EXCERPTED TEXT:

▼

To read and write scientific data xarray and PyNIO are very efficient, and easy to use because the internal data structure is netCDF like. Xarray can read netCDF and Grib files, and handle the metadata following the netCDF CF-convention. The same is true for PyNIO, that can additionally read HDF and WRF files.
See also http://xarray.pydata.org and https://github.com/NCAR/pynio.
The examples below shows the use of xarray and PyNIO software to read data from file, work with coordinates and metadata.
We want to start directly with opening and reading the netCDF file tsurf.nc from the subdirectory data.
Import the common used modules and define the variable fname (file name).
In [ ]:
import numpy as np
fname = './data/tsurf.nc'
1. xarray
First we have to load the xarray module, and because we are too lazy, we want to use the abbreviation xr for it.
The function **xr.open_dataset** of xarray is used to read the content of the file.
The variable name ds is often used and is the abbreviation of dataset.
In [ ]:
import xarray as xr
ds = xr.open_dataset(fname)
print(ds)
Printing the dataset content gives you an overview of the dimension and variable names, their sizes, and the global file attributes.
2. PyNIO
Like above, we have to import the module first, but this time it's Nio (that's short enough).
PyNIO's function to read the file is **Nio.open_file**.
The name f of the file object is often used in NCL scripts, that's why we use it here as well, but you can call it what ever you want.
In [ ]:
import Nio
f = Nio.open_file(fname,"r")

▲

ASSIGNED TASK A: Decide whether each statement agrees with the xarray and PyNIO tutorial: (i) PyNIO can read HDF and WRF files. (ii) xarray reads the file with a function named xr.open_file. (iii) The PyNIO file object has to be named f. For each, answer yes or no and quote the tutorial's deciding words exactly.
The saved entries have no connection to the xarray and PyNIO tutorial.

(Saved entries)
▼

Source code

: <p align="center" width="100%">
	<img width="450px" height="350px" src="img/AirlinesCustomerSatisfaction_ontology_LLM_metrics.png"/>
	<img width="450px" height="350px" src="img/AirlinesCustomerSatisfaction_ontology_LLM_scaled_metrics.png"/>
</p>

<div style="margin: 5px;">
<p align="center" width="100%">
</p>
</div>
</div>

▲

ASSIGNED TASK B: Reproduce all of the saved entries above line for line, without any changes.

FINAL ANSWER A:
(i) Yes: "The same is true for PyNIO, that can additionally read HDF and WRF files."
(ii) No: "The function **xr.open_dataset** of xarray is used to read the content of the file."
(iii) No: "but you can call it what ever you want."

FINAL ANSWER B:
Source code

: <p align="center" width="100%">
	<img width="450px" height="350px" src="img/AirlinesCustomerSatisfaction_ontology_LLM_metrics.png"/>
	<img width="450px" height="350px" src="img/AirlinesCustomerSatisfaction_ontology_LLM_scaled_metrics.png"/>
</p>

<div style="margin: 5px;">
<p align="center" width="100%">
</p>
</div>
</div>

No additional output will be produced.